Variability of North Atlantic hurricanes: seasonal versus individual-event features

TL;DR

This paper investigates the variability of North Atlantic hurricanes by analyzing individual storm features, especially the power dissipation index (PDI), revealing a power-law distribution and the influence of sea surface temperature on extreme events.

Contribution

It introduces a novel approach focusing on single-event characteristics like PDI and models their distribution with a gamma function, highlighting the impact of sea surface temperature on extreme storm activity.

Findings

PDI follows a power-law distribution for individual hurricanes.

The gamma distribution effectively models the entire PDI range.

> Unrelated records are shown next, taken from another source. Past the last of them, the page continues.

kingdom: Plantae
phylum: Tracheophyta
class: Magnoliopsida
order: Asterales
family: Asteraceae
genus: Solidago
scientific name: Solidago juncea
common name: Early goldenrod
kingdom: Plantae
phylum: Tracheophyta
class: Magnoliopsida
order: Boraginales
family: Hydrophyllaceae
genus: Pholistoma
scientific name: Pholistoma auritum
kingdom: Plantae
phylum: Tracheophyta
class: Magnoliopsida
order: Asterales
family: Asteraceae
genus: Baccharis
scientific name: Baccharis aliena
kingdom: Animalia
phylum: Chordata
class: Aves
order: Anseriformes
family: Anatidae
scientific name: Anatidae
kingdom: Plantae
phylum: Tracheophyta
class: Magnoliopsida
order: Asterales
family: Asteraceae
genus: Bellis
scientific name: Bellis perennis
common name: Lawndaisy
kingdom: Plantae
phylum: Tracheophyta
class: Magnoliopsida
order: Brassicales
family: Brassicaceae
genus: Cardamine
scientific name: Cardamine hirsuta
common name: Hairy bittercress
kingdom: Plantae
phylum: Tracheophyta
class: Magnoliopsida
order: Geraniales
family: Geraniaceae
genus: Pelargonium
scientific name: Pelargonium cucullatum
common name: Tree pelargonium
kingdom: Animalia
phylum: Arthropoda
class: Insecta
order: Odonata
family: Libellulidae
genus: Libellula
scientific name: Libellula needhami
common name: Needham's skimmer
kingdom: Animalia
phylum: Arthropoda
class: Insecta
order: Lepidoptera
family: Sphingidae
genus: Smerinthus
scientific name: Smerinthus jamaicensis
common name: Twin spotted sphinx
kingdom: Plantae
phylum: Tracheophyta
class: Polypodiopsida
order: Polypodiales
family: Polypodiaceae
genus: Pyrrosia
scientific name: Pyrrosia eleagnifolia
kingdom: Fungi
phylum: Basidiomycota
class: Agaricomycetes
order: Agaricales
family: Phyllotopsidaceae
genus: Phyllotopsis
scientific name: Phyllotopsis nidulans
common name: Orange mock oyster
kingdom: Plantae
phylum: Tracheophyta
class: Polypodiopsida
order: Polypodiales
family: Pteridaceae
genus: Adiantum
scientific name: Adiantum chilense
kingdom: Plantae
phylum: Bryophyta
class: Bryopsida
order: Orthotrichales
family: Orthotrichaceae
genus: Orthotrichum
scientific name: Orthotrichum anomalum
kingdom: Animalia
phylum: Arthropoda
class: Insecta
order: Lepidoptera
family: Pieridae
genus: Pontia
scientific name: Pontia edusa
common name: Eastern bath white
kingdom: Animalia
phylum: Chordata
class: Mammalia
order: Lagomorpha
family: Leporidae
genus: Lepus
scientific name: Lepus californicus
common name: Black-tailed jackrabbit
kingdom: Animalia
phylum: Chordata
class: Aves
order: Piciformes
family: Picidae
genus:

A 0.49°C increase in sea surface temperature correlates with a 50% rise in extreme PDI events.

Abstract

Tropical cyclones are affected by a large number of climatic factors, which translates into complex patterns of occurrence. The variability of annual metrics of tropical-cyclone activity has been intensively studied, in particular since the sudden activation of the N Atl in the mid 1990's. We provide first a swift overview on previous work by diverse authors about these annual metrics for the NAtl basin, where the natural variability of the phenomenon, the existence of trends, the drawbacks of the records, and the influence of global warming have been the subject of interesting debates. Next, we present an alternative approach that does not focus on seasonal features but on the characteristics of single events [Corral et al Nature Phys 6, 693, 2010]. It is argued that the individual-storm power dissipation index (PDI) constitutes a natural way to describe each event, and further, that the PDI statistics yields a robust law for the occurrence of tropical cyclones in terms of a power law. In this context, methods of fitting these distributions are discussed. As an important extension to this work we introduce a distribution function that models the whole range of the PDI density (excluding incompleteness effects at the smallest values), the gamma distribution, consisting in a power-law with an exponential decay at the tail. The characteristic scale of this decay, represented by the cutoff parameter, provides very valuable information on the finiteness size of the basin, via the largest values of the PDIs that the basin can sustain. We use the gamma fit to evaluate the influence of sea surface temperature (SST) on the occurrence of extreme PDI values, for which we find an increase around 50 % in the values of these basin-wide events for a 0.49 degC SST average difference. ...